Your job is to eff up.
You can't avoid it. And when something goes wrong, you're stuck with the consequences. Often, those consequences are just confusion, frustration, and wasted time, but sometimes it's much worse than that. A botched release can ruin a product's reputation. You could take down Facebook. In the worst case, you could kill someone.
But wait, if our job is to eff up, and those mistakes have consequences, are we trapped in a hopeless cycle? Are we trapped in an existential crisis where nothing we do has meaning, god is dead, and technology was a mistake?
No. Because here's the secret to being a good developer:
You gotta get good at effing up.
The difference between a novice developer and an experienced one is how quickly and efficiently they screw up. You need to eff up in ways that are obvious and have minimal consequences. You need tools, processes, and procedures that highlight your mistakes.

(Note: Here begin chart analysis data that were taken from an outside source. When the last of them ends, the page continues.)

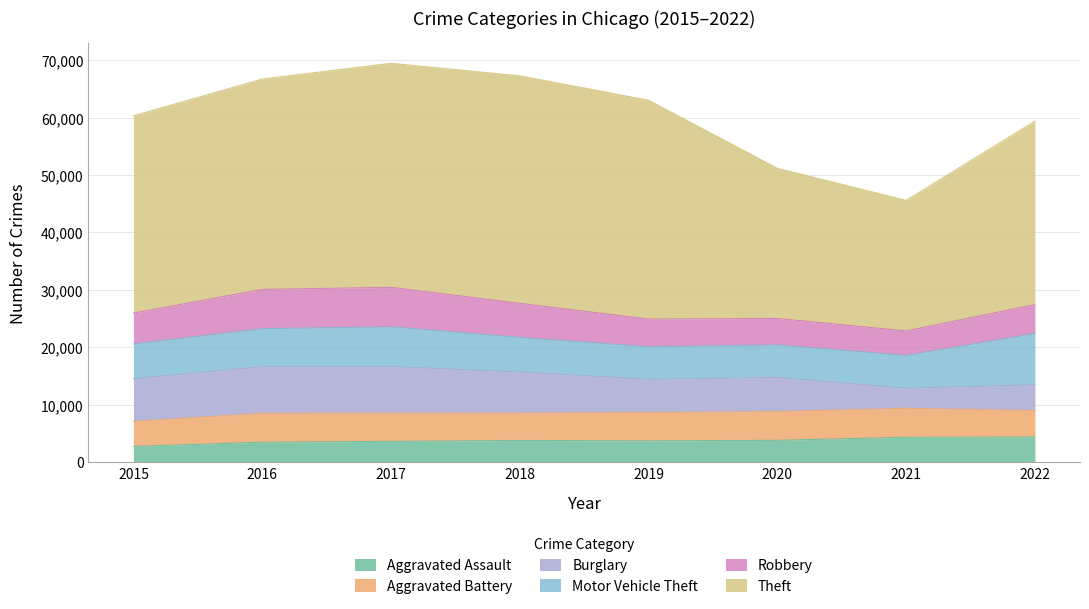

What is the sum of the Robbery values at 2018 and 2015?

11290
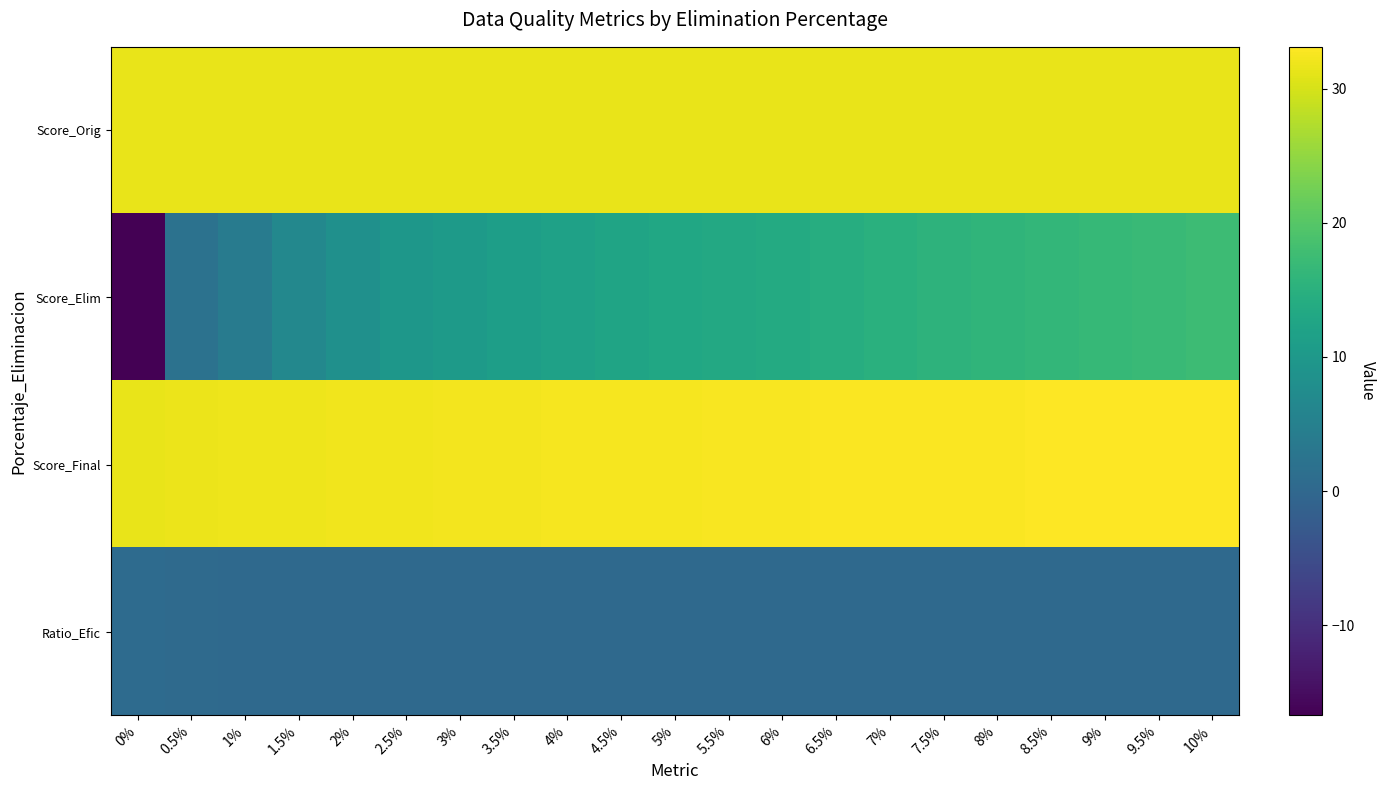

Reading left to right, list all the values displayed in this chart.

Score_Orig: 0%=31.6	0.5%=31.6	1%=31.6	1.5%=31.6	2%=31.6	2.5%=31.6	3%=31.6	3.5%=31.6	4%=31.6	4.5%=31.6	5%=31.6	5.5%=31.6	6%=31.6	6.5%=31.6	7%=31.6	7.5%=31.6	8%=31.6	8.5%=31.6	9%=31.6	9.5%=31.6	10%=31.6
Score_Elim: 0%=-16.7	0.5%=2.1	1%=4.1	1.5%=6.5	2%=8.4	2.5%=9.6	3%=10.5	3.5%=11.2	4%=11.9	4.5%=12.4	5%=12.9	5.5%=13.4	6%=13.9	6.5%=14.4	7%=15.0	7.5%=15.5	8%=15.9	8.5%=16.3	9%=16.7	9.5%=17.1	10%=17.4
Score_Final: 0%=31.6	0.5%=31.7	1%=31.8	1.5%=31.9	2%=32.0	2.5%=32.1	3%=32.2	3.5%=32.3	4%=32.4	4.5%=32.5	5%=32.5	5.5%=32.6	6%=32.7	6.5%=32.7	7%=32.8	7.5%=32.9	8%=32.9	8.5%=33.0	9%=33.0	9.5%=33.1	10%=33.1
Ratio_Efic: 0%=0.7	0.5%=0.4	1%=0.4	1.5%=0.4	2%=0.3	2.5%=0.3	3%=0.3	3.5%=0.3	4%=0.3	4.5%=0.3	5%=0.3	5.5%=0.3	6%=0.3	6.5%=0.3	7%=0.3	7.5%=0.3	8%=0.2	8.5%=0.2	9%=0.2	9.5%=0.2	10%=0.2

Take continuous integration, for example. While your tests aren't going to be perfect, if you've effed up, it's going to make it easier to find that mistake before anybody else does. Code linting standards and code reviews- these are tools that are designed to help spot eff ups. Even issue tracking on your projects and knowledge bases are all about remembering the ways we effed up in the past so we can avoid them in the future.
Your job is to eff up.
When looking at tooling, when looking at practices, when looking at things like network automation (if that truly is what caused the Facebook outage), our natural instinct is to think about the features they offer, the pain points they eliminate, and how they're better than the thing we're using right now. And that's useful to think about, but I would argue that thinking about something else is just as important: How does this help me eff up faster and more efficiently?
New framework's getting good buzz? New Agile methodology promises to make standups less painful? You heard about a new thing they're doing at Google and wonder if you should do it at your company? Ask yourself these questions:
- How does it allow me to eff up?
- How does it tell me when I've effed up?

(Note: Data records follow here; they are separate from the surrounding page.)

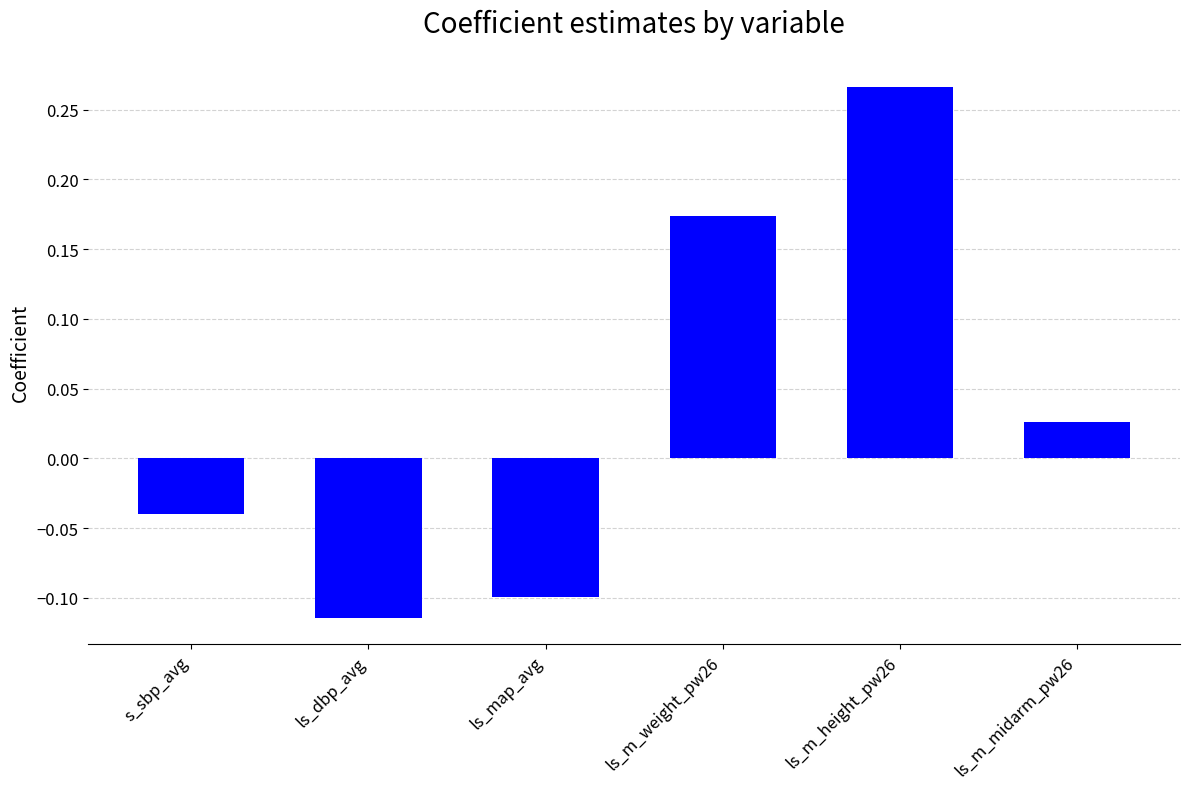

What is the change in value from s_sbp_avg to ls_m_weight_pw26?

+0.2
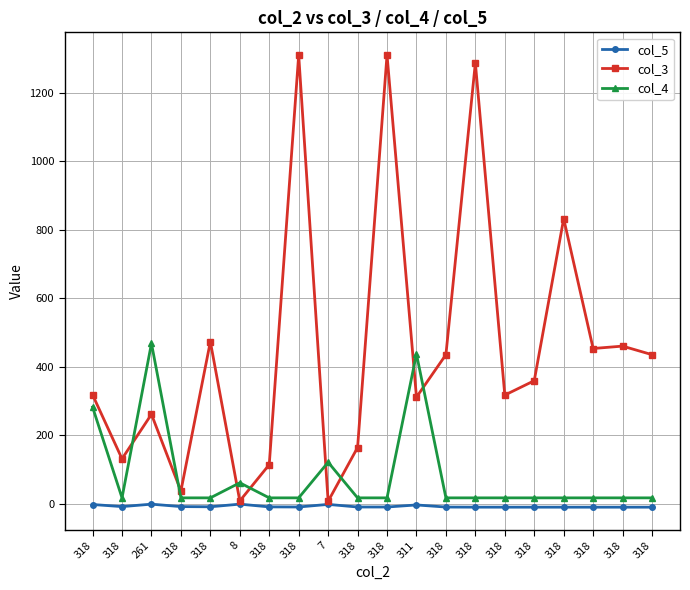

How many series are shown in this chart?

3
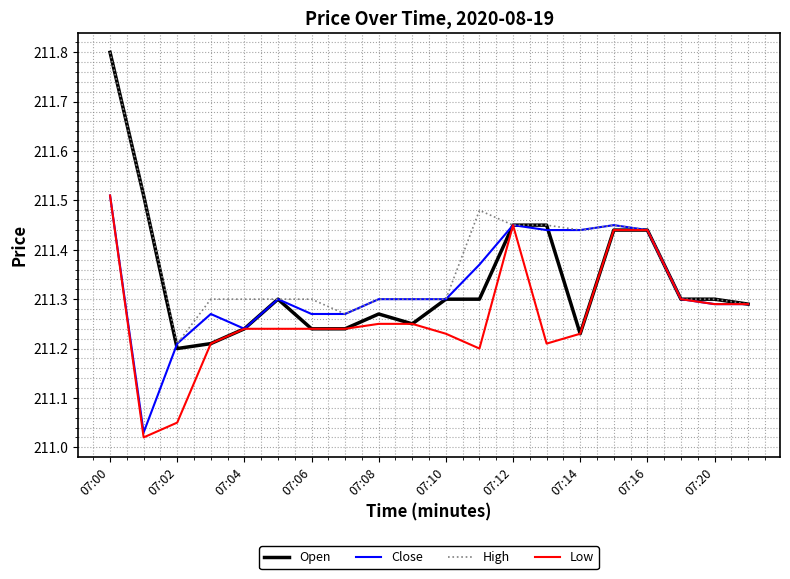

Which series has the widest spread of values?

Open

- When I inevitably eff up, how hard is it to fix it?
- How does it minimize the consequences of my eff up?
Your job is to eff up.
The more mistakes you make, the better a programmer you are. Embrace those mistakes. Breaking the build doesn't make you an imposter. Spending a morning trying to track down a syntax error that should be obvious but you can't spot it for the life of you doesn't mean you're a failure as a programmer. Shipping a bug is inevitable.
Effing up is the job, and those eff ups aren't impediments, but your stepping stones. The more mistakes you make, the better you'll get at spotting them, at containing the fallout, and at learning from the next round of mistakes you're bound to make.